═══ RECORDS SUPPLIED ═══

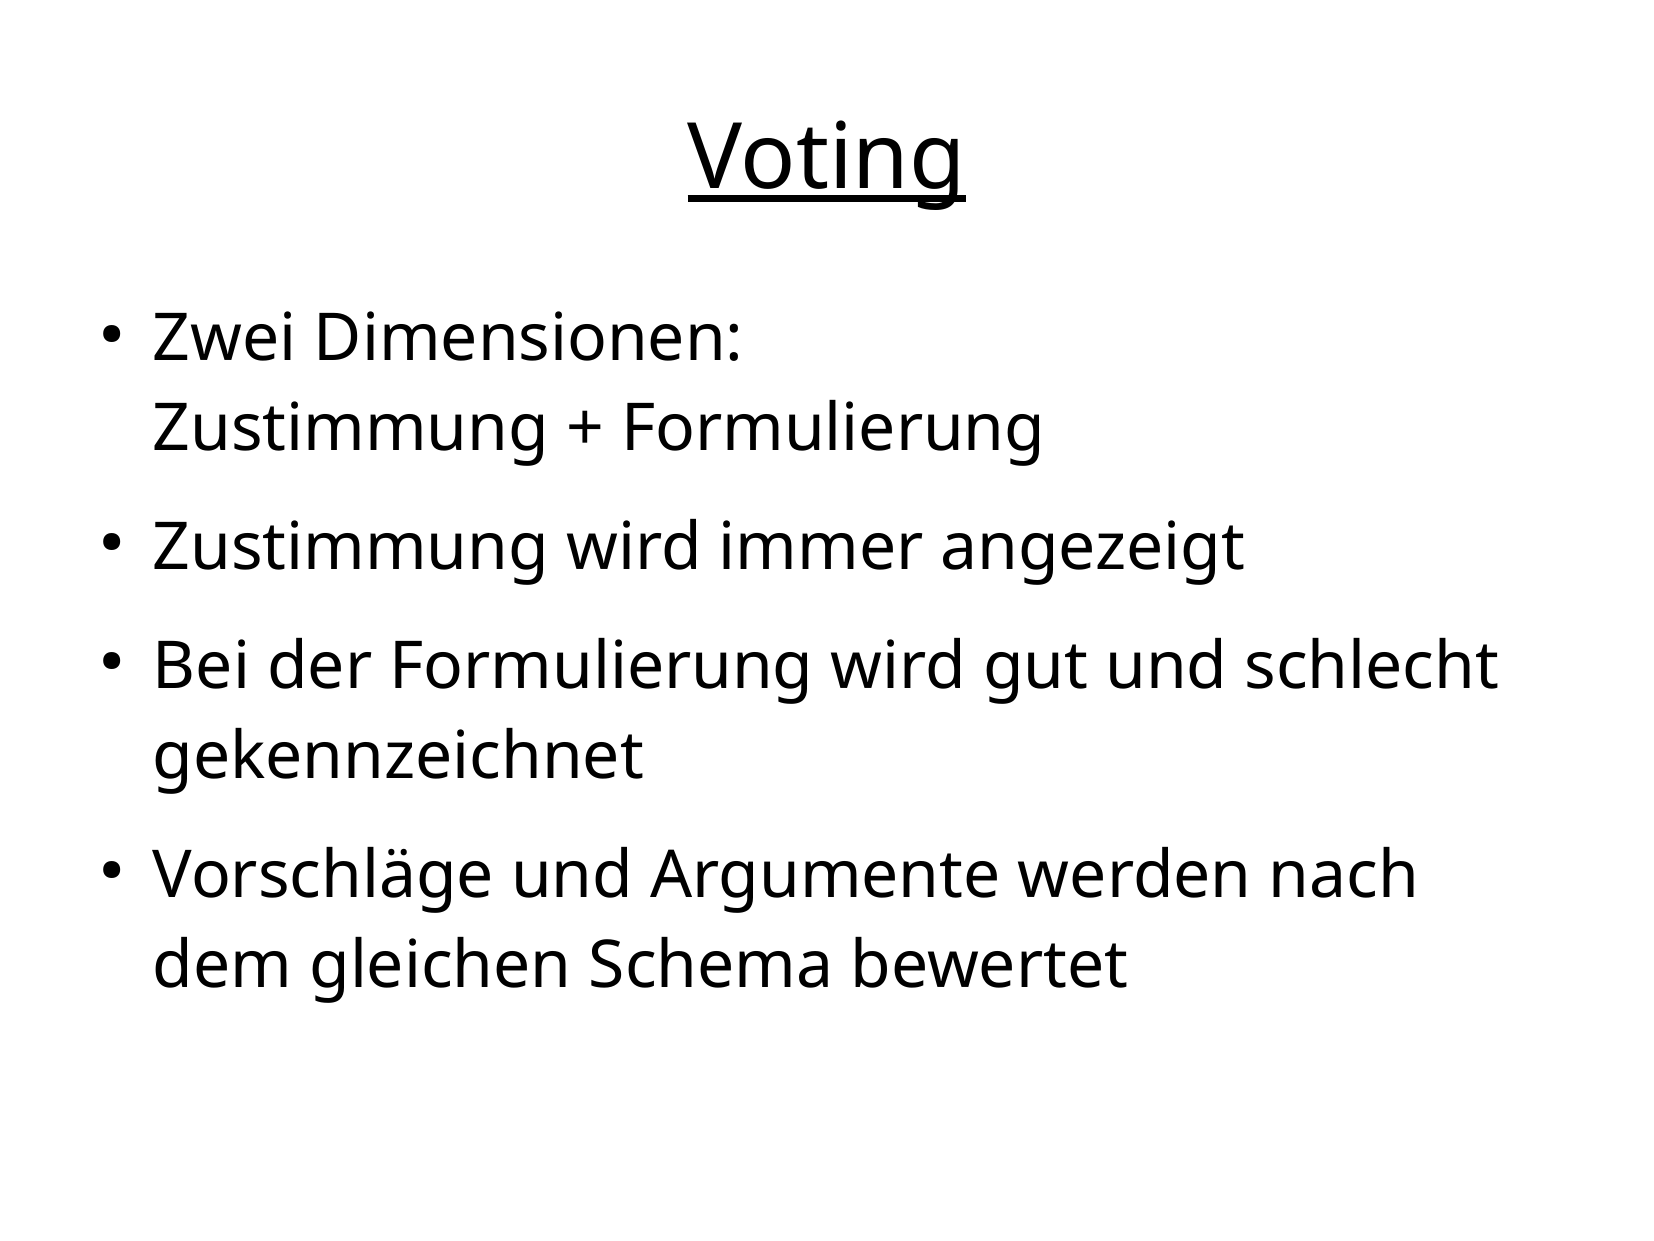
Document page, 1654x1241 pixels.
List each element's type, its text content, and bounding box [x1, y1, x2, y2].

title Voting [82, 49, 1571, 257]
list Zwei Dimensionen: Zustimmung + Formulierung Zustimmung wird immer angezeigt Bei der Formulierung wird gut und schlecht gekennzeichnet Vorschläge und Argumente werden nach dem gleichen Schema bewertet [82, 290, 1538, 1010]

═══
═══ RECORDS SUPPLIED ═══

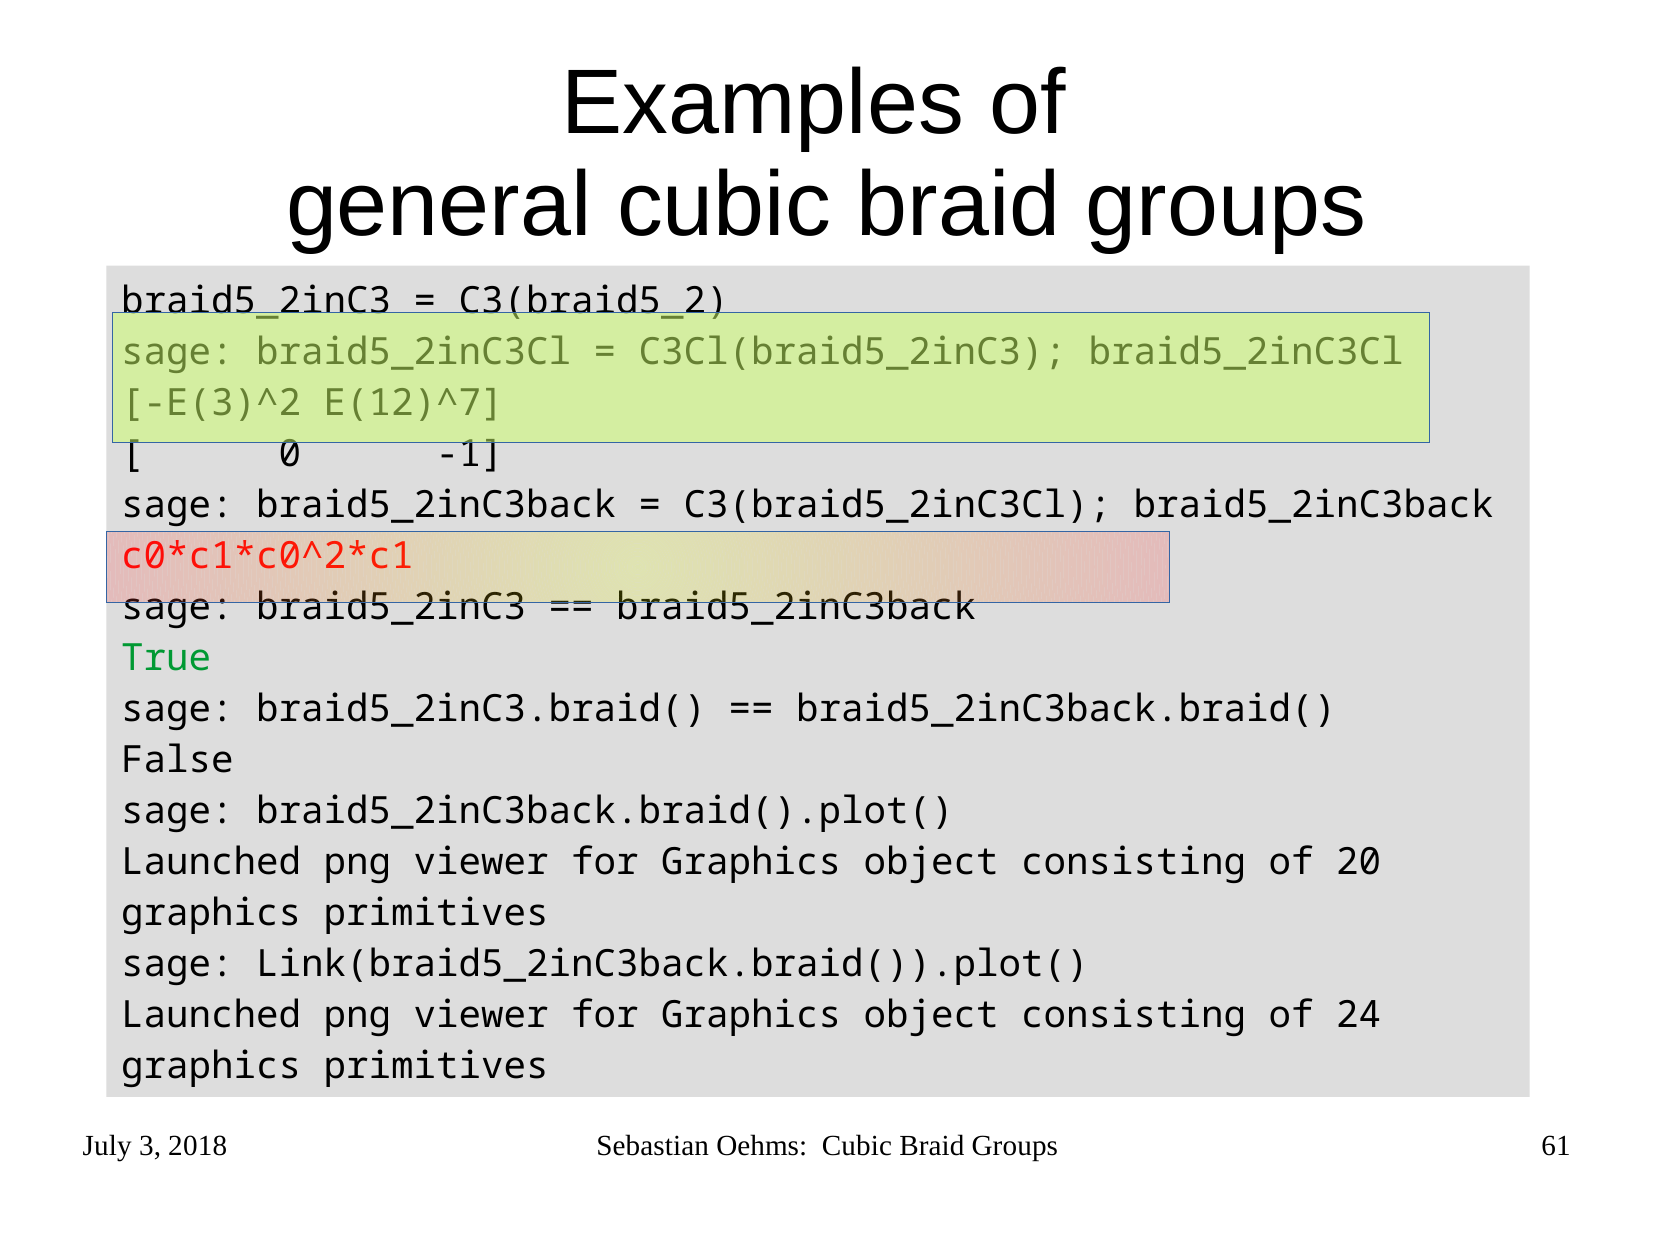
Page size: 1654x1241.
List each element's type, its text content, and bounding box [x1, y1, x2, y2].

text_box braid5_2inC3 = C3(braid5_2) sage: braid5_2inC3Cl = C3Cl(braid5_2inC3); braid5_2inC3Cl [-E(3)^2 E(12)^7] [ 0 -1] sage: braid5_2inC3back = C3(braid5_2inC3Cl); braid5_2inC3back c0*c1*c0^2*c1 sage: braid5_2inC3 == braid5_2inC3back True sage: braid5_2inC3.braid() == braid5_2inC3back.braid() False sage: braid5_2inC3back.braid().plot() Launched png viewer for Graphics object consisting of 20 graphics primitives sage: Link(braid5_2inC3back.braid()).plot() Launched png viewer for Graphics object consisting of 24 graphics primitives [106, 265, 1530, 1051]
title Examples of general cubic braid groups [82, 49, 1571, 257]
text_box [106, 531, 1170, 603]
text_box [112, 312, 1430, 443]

═══

- **EXERCISE DIRECTIONS**:
Can you recast the data from the line with "Document page, 1654x1241 pixels." to the line with "list Zwei Dimensionen: Zustimmung", both included, as a Markdown table with the columns Row and Text, numbering each row and leaving out blank lines?

- **COMPLETE OUTPUT**:
| Row | Text |
|---|---|
| 1 | Document page, 1654x1241 pixels. |
| 2 | List each element's type, its text content, and bounding box [x1, y1, x2, y2]. |
| 3 | title Voting [82, 49, 1571, 257] |
| 4 | list Zwei Dimensionen: Zustimmung + Formulierung Zustimmung wird immer angezeigt Bei der Formulierung wird gut und schlecht gekennzeichnet Vorschläge und Argumente werden nach dem gleichen Schema bewertet [82, 290, 1538, 1010] |